(SUPPLIED DATA begins)

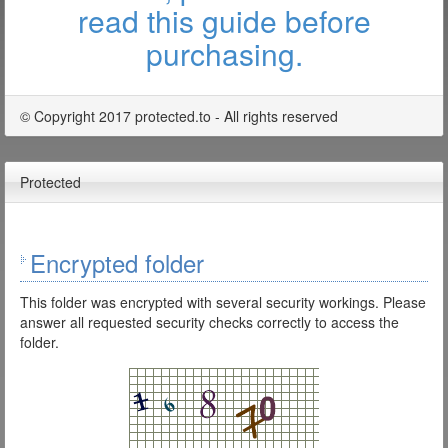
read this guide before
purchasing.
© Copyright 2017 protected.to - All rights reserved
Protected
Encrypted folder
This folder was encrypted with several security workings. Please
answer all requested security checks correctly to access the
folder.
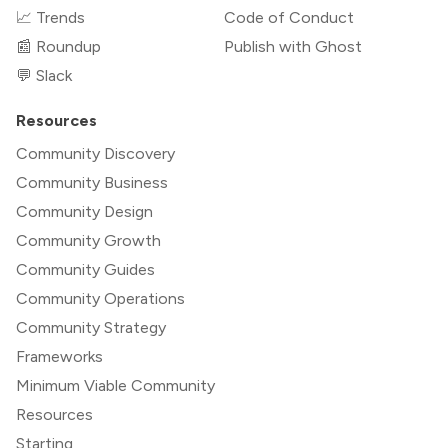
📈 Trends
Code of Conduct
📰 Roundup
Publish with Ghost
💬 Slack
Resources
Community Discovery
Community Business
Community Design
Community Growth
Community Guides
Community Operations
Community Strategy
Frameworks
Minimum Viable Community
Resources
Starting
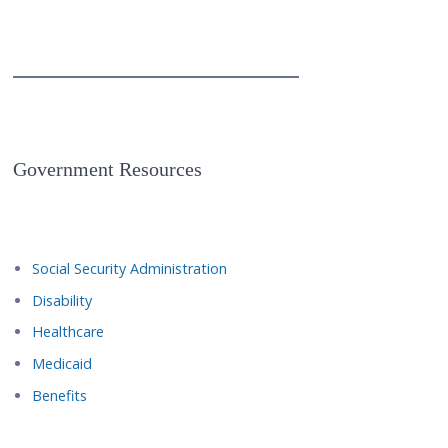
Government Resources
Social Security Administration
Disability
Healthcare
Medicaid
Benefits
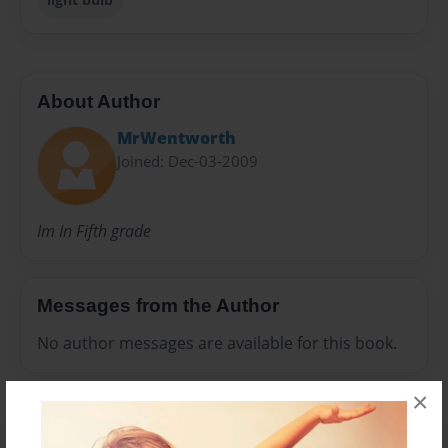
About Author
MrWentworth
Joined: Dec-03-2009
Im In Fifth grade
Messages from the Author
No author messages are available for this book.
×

(SUPPLIED DATA ends)

WHAT YOU SHOULD DO. Recast the text read from every one of the rows above as a Markdown table with the columns Number and Line. Give each line of text its own numbered entry, skip blank lines, and leave the pictures out.

THE ANSWER.
| Number | Line |
|---|---|
| 1 | read this guide before |
| 2 | purchasing. |
| 3 | © Copyright 2017 protected.to - All rights reserved |
| 4 | Protected |
| 5 | Encrypted folder |
| 6 | This folder was encrypted with several security workings. Please |
| 7 | answer all requested security checks correctly to access the |
| 8 | folder. |
| 9 | 📈 Trends |
| 10 | Code of Conduct |
| 11 | 📰 Roundup |
| 12 | Publish with Ghost |
| 13 | 💬 Slack |
| 14 | Resources |
| 15 | Community Discovery |
| 16 | Community Business |
| 17 | Community Design |
| 18 | Community Growth |
| 19 | Community Guides |
| 20 | Community Operations |
| 21 | Community Strategy |
| 22 | Frameworks |
| 23 | Minimum Viable Community |
| 24 | Resources |
| 25 | Starting |
| 26 | Government Resources |
| 27 | Social Security Administration |
| 28 | Disability |
| 29 | Healthcare |
| 30 | Medicaid |
| 31 | Benefits |
| 32 | About Author |
| 33 | MrWentworth |
| 34 | Joined: Dec-03-2009 |
| 35 | Im In Fifth grade |
| 36 | Messages from the Author |
| 37 | No author messages are available for this book. |
| 38 | × |